[Transcribed page contents]
%%

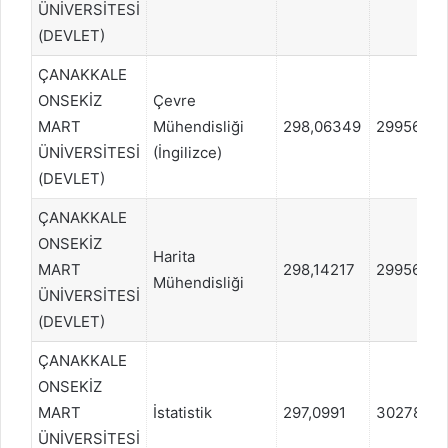
ÜNİVERSİTESİ
(DEVLET)
ÇANAKKALE
ONSEKİZ
Çevre
MART
Mühendisliği
298,06349
299567
ÜNİVERSİTESİ
(İngilizce)
(DEVLET)
ÇANAKKALE
ONSEKİZ
Harita
MART
298,14217
299567
Mühendisliği
ÜNİVERSİTESİ
(DEVLET)
ÇANAKKALE
ONSEKİZ
MART
İstatistik
297,0991
302786
ÜNİVERSİTESİ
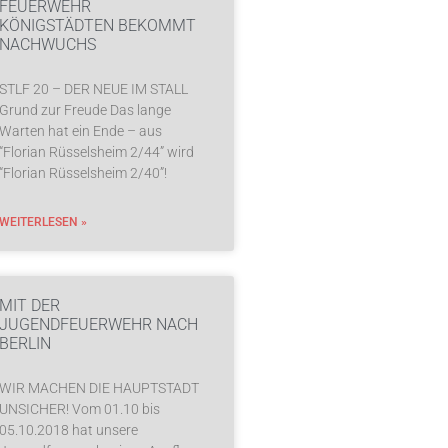
FEUERWEHR
KÖNIGSTÄDTEN BEKOMMT
NACHWUCHS
STLF 20 – DER NEUE IM STALL
Grund zur Freude Das lange
Warten hat ein Ende – aus
“Florian Rüsselsheim 2/44” wird
“Florian Rüsselsheim 2/40”!
WEITERLESEN »
MIT DER
JUGENDFEUERWEHR NACH
BERLIN
WIR MACHEN DIE HAUPTSTADT
UNSICHER! Vom 01.10 bis
05.10.2018 hat unsere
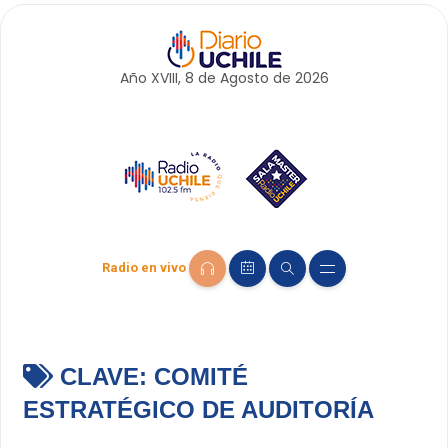
Año XVIII, 8 de
Agosto
de 2026
Radio en vivo
CLAVE:
COMITÉ
ESTRATÉGICO DE AUDITORÍA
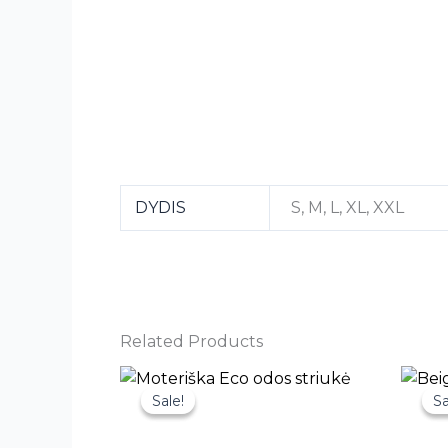
DYDIS
S, M, L, XL, XXL
Related Products
This
Sale!
Sale!
Sa
Sa
product
has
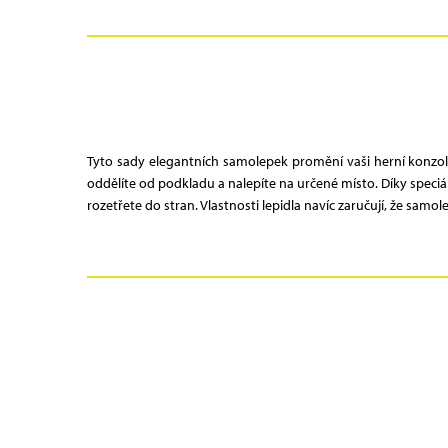
Tyto sady elegantních samolepek promění vaši herní konzol
oddělíte od podkladu a nalepíte na určené místo. Díky spec
rozetřete do stran. Vlastnosti lepidla navíc zaručují, že samo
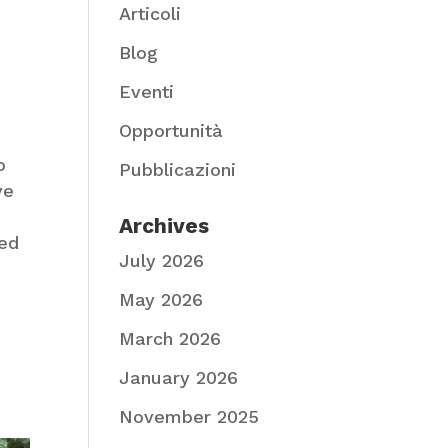
Articoli
Blog
Eventi
Opportunità
o
Pubblicazioni
ve
Archives
 ed
July 2026
May 2026
March 2026
January 2026
November 2025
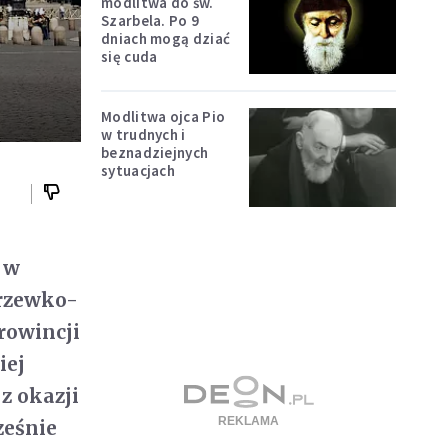
modlitwa do św.
Szarbela. Po 9
dniach mogą dziać
się cuda
Modlitwa ojca Pio
w trudnych i
beznadziejnych
sytuacjach
 w
drzewko-
rowincji
iej
z okazji
ześnie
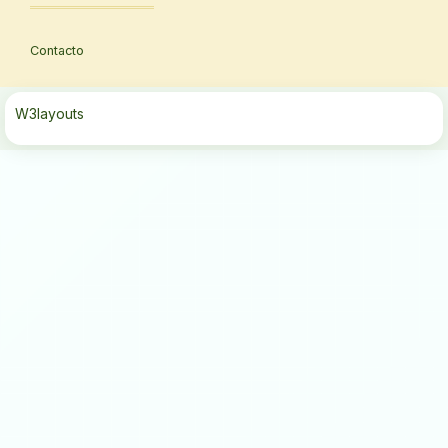
Contacto
W3layouts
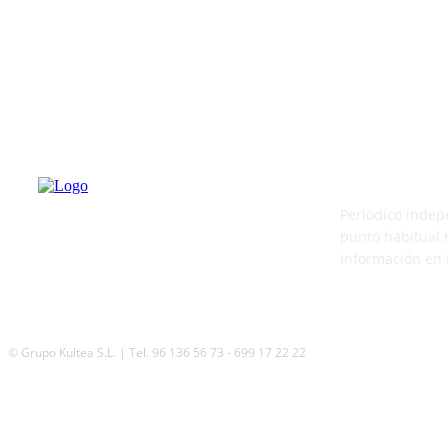
PATERNA AL
Periódico indep
punto habitual 
información en 
© Grupo Kultea S.L. | Tel. 96 136 56 73 - 699 17 22 22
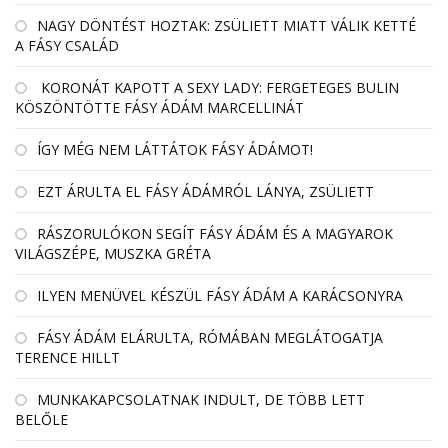
NAGY DÖNTÉST HOZTAK: ZSÜLIETT MIATT VÁLIK KETTÉ
A FÁSY CSALÁD
KORONÁT KAPOTT A SEXY LADY: FERGETEGES BULIN
KÖSZÖNTÖTTE FÁSY ÁDÁM MARCELLINÁT
ÍGY MÉG NEM LÁTTÁTOK FÁSY ÁDÁMOT!
EZT ÁRULTA EL FÁSY ÁDÁMRÓL LÁNYA, ZSÜLIETT
RÁSZORULÓKON SEGÍT FÁSY ÁDÁM ÉS A MAGYAROK
VILÁGSZÉPE, MUSZKA GRÉTA
ILYEN MENÜVEL KÉSZÜL FÁSY ÁDÁM A KARÁCSONYRA
FÁSY ÁDÁM ELÁRULTA, RÓMÁBAN MEGLÁTOGATJA
TERENCE HILLT
MUNKAKAPCSOLATNAK INDULT, DE TÖBB LETT
BELŐLE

%%

Can you reproduce every line of text in the records above, character for character, with the pictures left out?

ÜNİVERSİTESİ
(DEVLET)
ÇANAKKALE
ONSEKİZ
Çevre
MART
Mühendisliği
298,06349
299567
ÜNİVERSİTESİ
(İngilizce)
(DEVLET)
ÇANAKKALE
ONSEKİZ
Harita
MART
298,14217
299567
Mühendisliği
ÜNİVERSİTESİ
(DEVLET)
ÇANAKKALE
ONSEKİZ
MART
İstatistik
297,0991
302786
ÜNİVERSİTESİ
FEUERWEHR
KÖNIGSTÄDTEN BEKOMMT
NACHWUCHS
STLF 20 – DER NEUE IM STALL
Grund zur Freude Das lange
Warten hat ein Ende – aus
“Florian Rüsselsheim 2/44” wird
“Florian Rüsselsheim 2/40”!
WEITERLESEN »
MIT DER
JUGENDFEUERWEHR NACH
BERLIN
WIR MACHEN DIE HAUPTSTADT
UNSICHER! Vom 01.10 bis
05.10.2018 hat unsere
Año XVIII, 8 de
Agosto
de 2026
Radio en vivo
CLAVE:
COMITÉ
ESTRATÉGICO DE AUDITORÍA
DYDIS
S, M, L, XL, XXL
Related Products
This
Sale!
Sale!
Sa
Sa
product
has
Tyto sady elegantních samolepek promění vaši herní konzol
oddělíte od podkladu a nalepíte na určené místo. Díky spec
rozetřete do stran. Vlastnosti lepidla navíc zaručují, že samo
Articoli
Blog
Eventi
Opportunità
o
Pubblicazioni
ve
Archives
 ed
July 2026
May 2026
March 2026
January 2026
November 2025
modlitwa do św.
Szarbela. Po 9
dniach mogą dziać
się cuda
Modlitwa ojca Pio
w trudnych i
beznadziejnych
sytuacjach
 w
drzewko-
rowincji
iej
z okazji
ześnie
Contacto
W3layouts
PATERNA AL
Periódico indep
punto habitual 
información en 
© Grupo Kultea S.L. | Tel. 96 136 56 73 - 699 17 22 22
NAGY DÖNTÉST HOZTAK: ZSÜLIETT MIATT VÁLIK KETTÉ
A FÁSY CSALÁD
KORONÁT KAPOTT A SEXY LADY: FERGETEGES BULIN
KÖSZÖNTÖTTE FÁSY ÁDÁM MARCELLINÁT
ÍGY MÉG NEM LÁTTÁTOK FÁSY ÁDÁMOT!
EZT ÁRULTA EL FÁSY ÁDÁMRÓL LÁNYA, ZSÜLIETT
RÁSZORULÓKON SEGÍT FÁSY ÁDÁM ÉS A MAGYAROK
VILÁGSZÉPE, MUSZKA GRÉTA
ILYEN MENÜVEL KÉSZÜL FÁSY ÁDÁM A KARÁCSONYRA
FÁSY ÁDÁM ELÁRULTA, RÓMÁBAN MEGLÁTOGATJA
TERENCE HILLT
MUNKAKAPCSOLATNAK INDULT, DE TÖBB LETT
BELŐLE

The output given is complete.